In the review, researchers crunched the numbers from 42 clinical trials involving more than 144,000 patients on hypertension and heart disease or mortality risks.
They found that lowering high systolic blood pressure to below the current guidelines—which is 140 millimeters of mercury (mm Hg) or lower—significantly reduced the risk of developing major heart disease or dying of any cause.
In fact, people whose systolic blood pressure was lowered to between 120 to 124 mm Hg were most protected, the study found.
Compared to those whose systolic BP was stabilized at 130 to 134 mm Hg, they were 29 percent less likely to develop major heart disease and 27 percent less likely to die prematurely.
The findings suggest the need to revise the current blood pressure guidelines for people with hypertension, study author Jiang He, M.D., said in a news release.

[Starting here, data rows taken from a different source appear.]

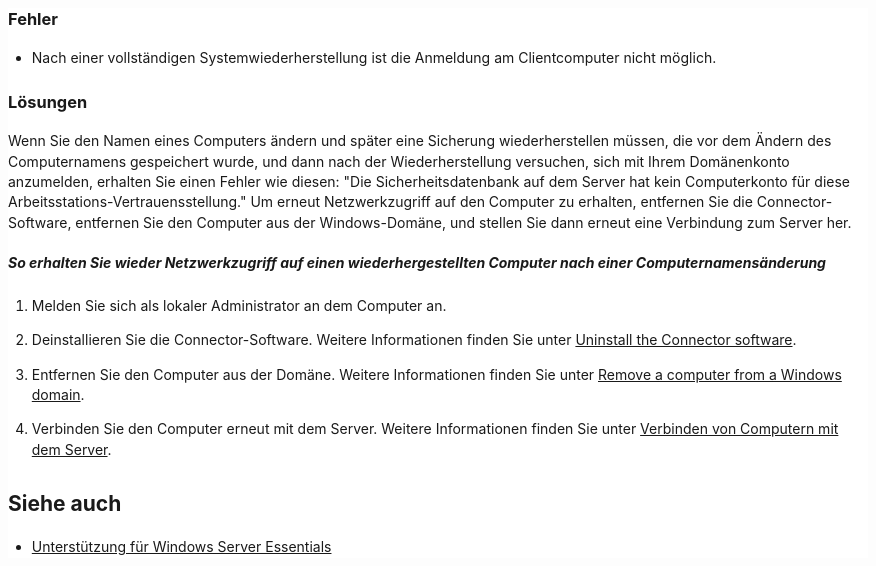 ### <a name="errors"></a>Fehler  
  
-   Nach einer vollständigen Systemwiederherstellung ist die Anmeldung am Clientcomputer nicht möglich.  
  
### <a name="resolutions"></a>Lösungen  
 Wenn Sie den Namen eines Computers ändern und später eine Sicherung wiederherstellen müssen, die vor dem Ändern des Computernamens gespeichert wurde, und dann nach der Wiederherstellung versuchen, sich mit Ihrem Domänenkonto anzumelden, erhalten Sie einen Fehler wie diesen: "Die Sicherheitsdatenbank auf dem Server hat kein Computerkonto für diese Arbeitsstations-Vertrauensstellung." Um erneut Netzwerkzugriff auf den Computer zu erhalten, entfernen Sie die Connector-Software, entfernen Sie den Computer aus der Windows-Domäne, und stellen Sie dann erneut eine Verbindung zum Server her.  
  
##### <a name="to-regain-network-access-to-a-restored-computer-after-a-computer-name-change"></a>So erhalten Sie wieder Netzwerkzugriff auf einen wiederhergestellten Computer nach einer Computernamensänderung  
  
1.  Melden Sie sich als lokaler Administrator an dem Computer an.  
  
2.  Deinstallieren Sie die Connector-Software. Weitere Informationen finden Sie unter [Uninstall the Connector software](../use/Get-Connected-in-Windows-Server-Essentials.md#BKMK_13).  
  
3.  Entfernen Sie den Computer aus der Domäne. Weitere Informationen finden Sie unter [Remove a computer from a Windows domain](../use/Get-Connected-in-Windows-Server-Essentials.md#BKMK_8).  
  
4.  Verbinden Sie den Computer erneut mit dem Server. Weitere Informationen finden Sie unter [Verbinden von Computern mit dem Server](../use/Get-Connected-in-Windows-Server-Essentials.md#BKMK_9).  
  
## <a name="see-also"></a>Siehe auch  
  
-   [Unterstützung für Windows Server Essentials](Support-Windows-Server-Essentials.md)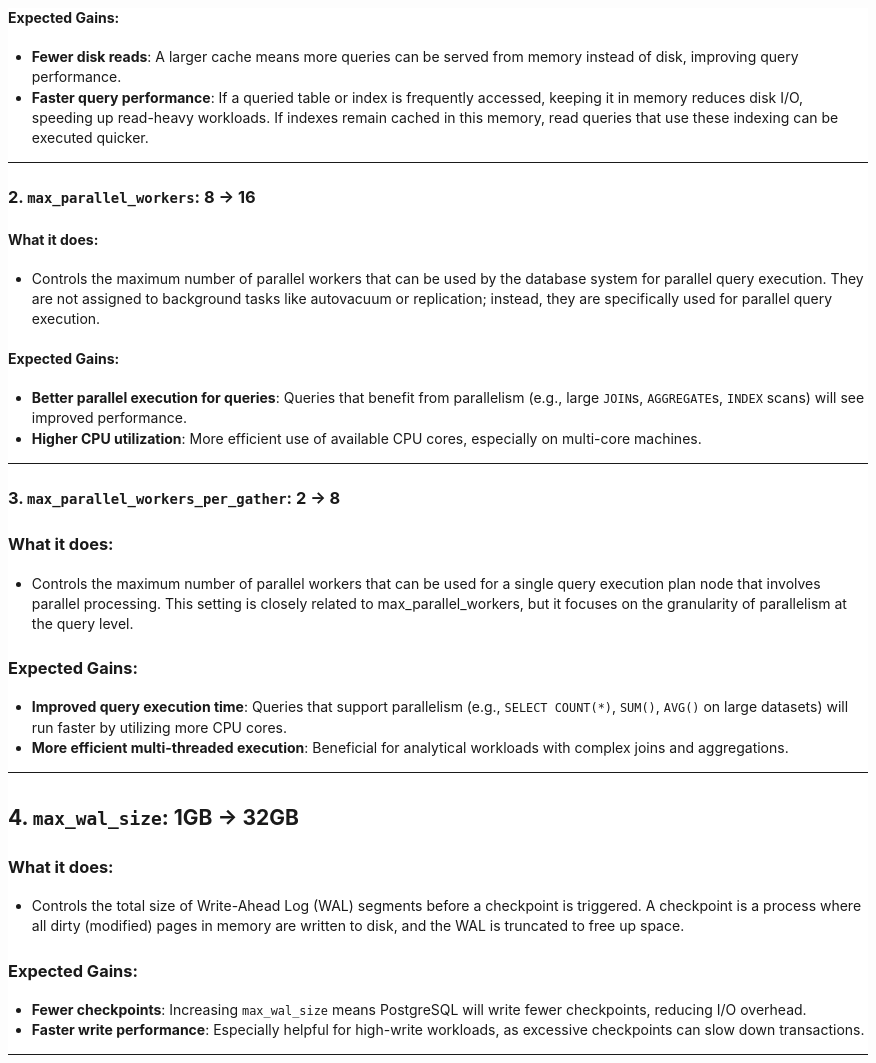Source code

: #### Expected Gains:
- **Fewer disk reads**: A larger cache means more queries can be served from memory instead of disk, improving query performance.
- **Faster query performance**: If a queried table or index is frequently accessed, keeping it in memory reduces disk I/O, speeding up read-heavy workloads. If indexes remain cached in this memory, read queries that use these indexing can be executed quicker.

---

### 2. `max_parallel_workers`: 8 → 16
#### What it does:
- Controls the maximum number of parallel workers that can be used by the database system for parallel query execution. They are not assigned to background tasks like autovacuum or replication; instead, they are specifically used for parallel query execution.

#### Expected Gains:
- **Better parallel execution for queries**: Queries that benefit from parallelism (e.g., large `JOIN`s, `AGGREGATE`s, `INDEX` scans) will see improved performance.
- **Higher CPU utilization**: More efficient use of available CPU cores, especially on multi-core machines.

---

### 3. `max_parallel_workers_per_gather`: 2 → 8

### What it does:
- Controls the maximum number of parallel workers that can be used for a single query execution plan node that involves parallel processing. This setting is closely related to max_parallel_workers, but it focuses on the granularity of parallelism at the query level.

### Expected Gains:
- **Improved query execution time**: Queries that support parallelism (e.g., `SELECT COUNT(*)`, `SUM()`, `AVG()` on large datasets) will run faster by utilizing more CPU cores.
- **More efficient multi-threaded execution**: Beneficial for analytical workloads with complex joins and aggregations.

---

## 4. `max_wal_size`: 1GB → 32GB

### What it does:
- Controls the total size of Write-Ahead Log (WAL) segments before a checkpoint is triggered. A checkpoint is a process where all dirty (modified) pages in memory are written to disk, and the WAL is truncated to free up space.

### Expected Gains:
- **Fewer checkpoints**: Increasing `max_wal_size` means PostgreSQL will write fewer checkpoints, reducing I/O overhead.
- **Faster write performance**: Especially helpful for high-write workloads, as excessive checkpoints can slow down transactions.

---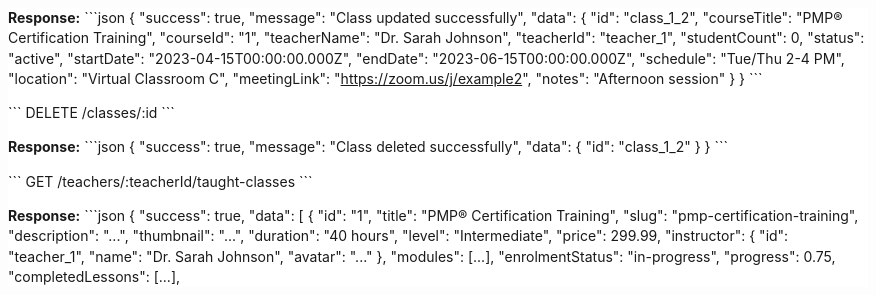 **Response:**
\`\`\`json
{
  "success": true,
  "message": "Class updated successfully",
  "data": {
    "id": "class_1_2",
    "courseTitle": "PMP® Certification Training",
    "courseId": "1",
    "teacherName": "Dr. Sarah Johnson",
    "teacherId": "teacher_1",
    "studentCount": 0,
    "status": "active",
    "startDate": "2023-04-15T00:00:00.000Z",
    "endDate": "2023-06-15T00:00:00.000Z",
    "schedule": "Tue/Thu 2-4 PM",
    "location": "Virtual Classroom C",
    "meetingLink": "https://zoom.us/j/example2",
    "notes": "Afternoon session"
  }
}
\`\`\`

\`\`\`
DELETE /classes/:id
\`\`\`

**Response:**
\`\`\`json
{
  "success": true,
  "message": "Class deleted successfully",
  "data": {
    "id": "class_1_2"
  }
}
\`\`\`

\`\`\`
GET /teachers/:teacherId/taught-classes
\`\`\`

**Response:**
\`\`\`json
{
  "success": true,
  "data": [
    {
      "id": "1",
      "title": "PMP® Certification Training",
      "slug": "pmp-certification-training",
      "description": "...",
      "thumbnail": "...",
      "duration": "40 hours",
      "level": "Intermediate",
      "price": 299.99,
      "instructor": {
        "id": "teacher_1",
        "name": "Dr. Sarah Johnson",
        "avatar": "..."
      },
      "modules": [...],
      "enrolmentStatus": "in-progress",
      "progress": 0.75,
      "completedLessons": [...],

People with high blood pressure may need more intensive treatment to get their readings down even lower.
Still, the researchers note, intensive lowering of blood pressure does come with some health risks, like hypotension (too-low blood pressure), electrolyte abnormalities, and kidney injury.
So it’s extra important that your doctor manage you carefully if you are on a more intensive BP-lowering regimen.